Estar um relacionamento é perder a autonomia não apenas sobre seu corpo, mas também sobre os seus sentimentos. E até sobre os seus pensamentos. Parece absurdo, mas é o que se espera. E não é apenas sobre sexo, mas sobre os amigos etc.
“Proibir alguém de tomar um café com outra pessoa não é inerentemente diferente de proibir ela de ter sexo com esta pessoa.”
A autora propõe que com diálogo etc. é possível, ao menos, perdermos menos da nossa autonomia. Seu parceiro não é seu filho.
7) Apenas um ou ambos? Segurança ou liberdade?
Nossa sociedade não acredita na possibilidade de termos os dois. Quando somos forçados a escolher, provavelmente escolheremos a segurança, pois está ligada às nossas necessidades de sobrevivência.
É mais difícil enxergarmos que sem a liberdade lentamente começaremos a definhar. Lembra-se de como era quando tínhamos 16 anos?
“Liberdade e segurança não são opostos, se completam.”
8) Aprovação externa de que são atraentes e valem ser amadas; um turbo na confiança
9) Deficiências significativas dentro da relação existente
10) Algumas pessoas realmente não foram feitas para a monogamia
Monogamia consciente
Perel diz que a “boa” monogamia é aquela discutida de antemão, acordada – e reexaminada, se necessário.
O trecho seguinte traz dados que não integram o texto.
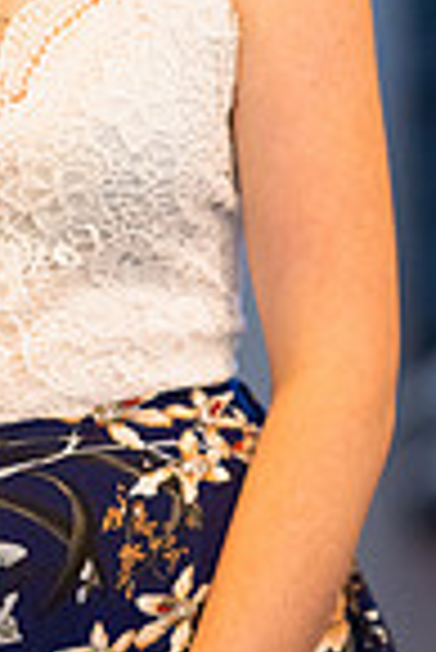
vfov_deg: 6.3
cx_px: 81
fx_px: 5890
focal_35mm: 325
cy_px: 157
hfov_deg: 4.2
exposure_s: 1/400
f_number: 1.8
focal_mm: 105
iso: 2500
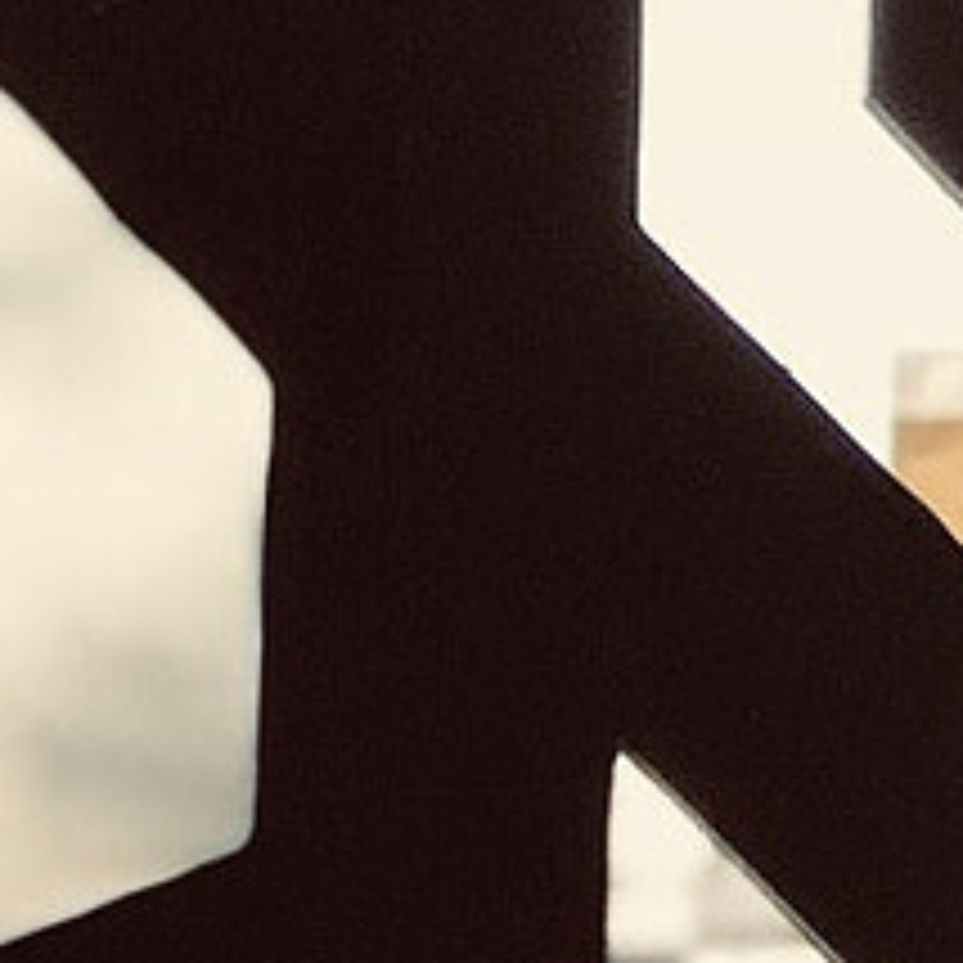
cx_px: -1472
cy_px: 2722
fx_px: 10827
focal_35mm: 344
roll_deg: -1.1
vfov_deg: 4.9
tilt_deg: -5.6
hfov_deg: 4.9
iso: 80
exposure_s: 1/33
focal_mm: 6
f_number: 2.4
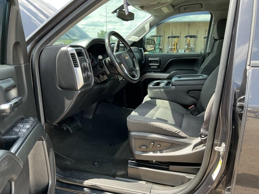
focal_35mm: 28
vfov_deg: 49.7
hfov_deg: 63.4
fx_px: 209
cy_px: 97
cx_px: 130
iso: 20
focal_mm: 3
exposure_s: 1/139
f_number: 1.8
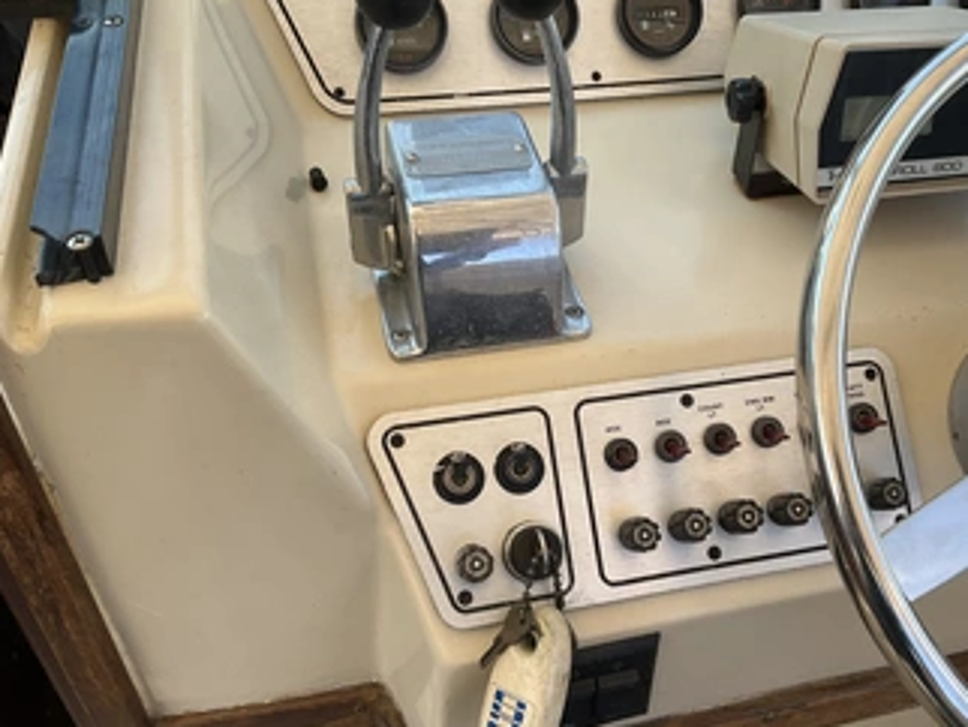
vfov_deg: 39.7
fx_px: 1007
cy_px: 360
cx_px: 574
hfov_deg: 51.0
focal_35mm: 36
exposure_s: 1/365
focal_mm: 3
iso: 25
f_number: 1.8
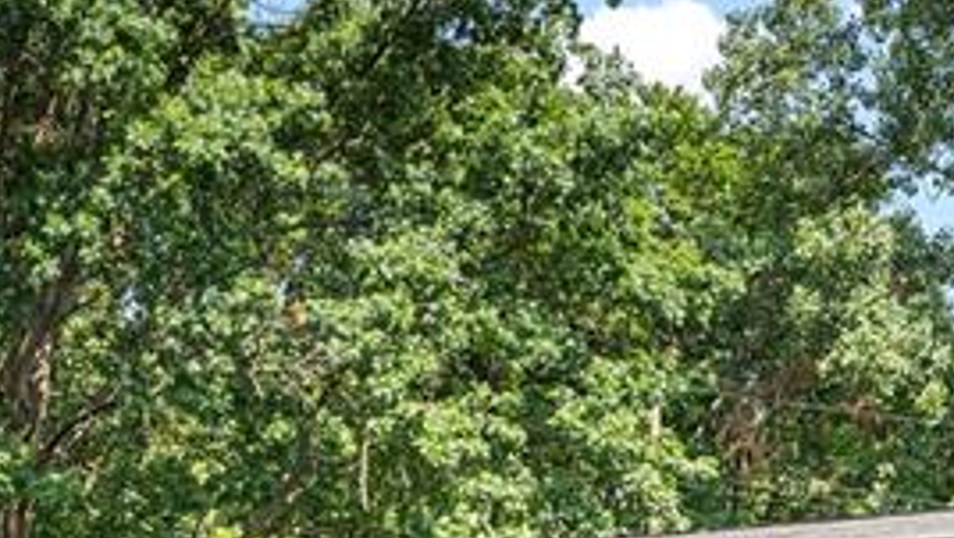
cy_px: 873
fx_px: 2328
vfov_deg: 12.4
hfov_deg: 23.2
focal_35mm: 92
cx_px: 491
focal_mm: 23
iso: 400
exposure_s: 1/60
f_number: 8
Para a autora, é uma relação construída com base em permissões, não em proibições. Isto é, você pode ficar com outras pessoas, mas escolhe não ficar. Livre arbítrio.
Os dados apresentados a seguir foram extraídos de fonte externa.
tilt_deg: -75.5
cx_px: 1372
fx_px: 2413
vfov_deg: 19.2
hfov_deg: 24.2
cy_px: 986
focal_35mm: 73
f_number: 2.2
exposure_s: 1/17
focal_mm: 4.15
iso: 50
Conversar, conversar e conversar – antes que as coisas se tornem um contrato tácito inquebrável. Ao contrário do sexo “baunilha”, no BDSM tudo é conversado.
E buscar outras formas de conexão. Massagens etc.
O que a mulher precisa é de um homem que lhe dê atenção plena. E o que ela precisa fazer é focar no próprio prazer… Os homens também querem isto, se não se contentam com sexo medíocre.
Perel diz que algo que pode contribuir para a sexualidade do casal é “chamar o terceiro”. Não necessariamente real, mas ver o parceiro sob os olhos de outro. Um pouco de ciúmes pode fazer bem.
Se nos limitamos para fora, acabamos também nos limitando para dentro da relação.
Mesmo dentro de um mundo monógamo, é ok viajar com seus amigos etc.